━━ Input material ━━
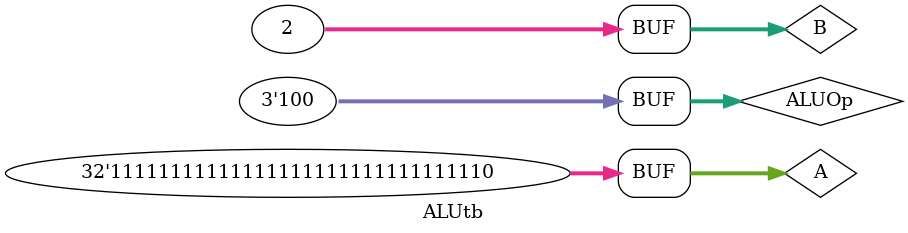
<source format=v>
`timescale 1ns / 1ps


module ALUtb;

	// Inputs
	reg [31:0] A;
	reg [31:0] B;
	reg [2:0] ALUOp;

	// Outputs
	wire [31:0] C;

	// Instantiate the Unit Under Test (UUT)
	alu uut (
		.A(A), 
		.B(B), 
		.ALUOp(ALUOp), 
		.C(C)
	);

	initial begin
		// Initialize Inputs
		A = 32'hfffffffe;
		B = 2;
		ALUOp = 3'b100;

		// Wait 10 ns for global reset to finish
		#10;
        
		// Add stimulus here
		
	end
	
      
endmodule


</source>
━━━
Above are the records; repeat them all exactly, without the pictures.

<source format=v>
`timescale 1ns / 1ps


module ALUtb;

	// Inputs
	reg [31:0] A;
	reg [31:0] B;
	reg [2:0] ALUOp;

	// Outputs
	wire [31:0] C;

	// Instantiate the Unit Under Test (UUT)
	alu uut (
		.A(A), 
		.B(B), 
		.ALUOp(ALUOp), 
		.C(C)
	);

	initial begin
		// Initialize Inputs
		A = 32'hfffffffe;
		B = 2;
		ALUOp = 3'b100;

		// Wait 10 ns for global reset to finish
		#10;
        
		// Add stimulus here
		
	end
	
      
endmodule


</source>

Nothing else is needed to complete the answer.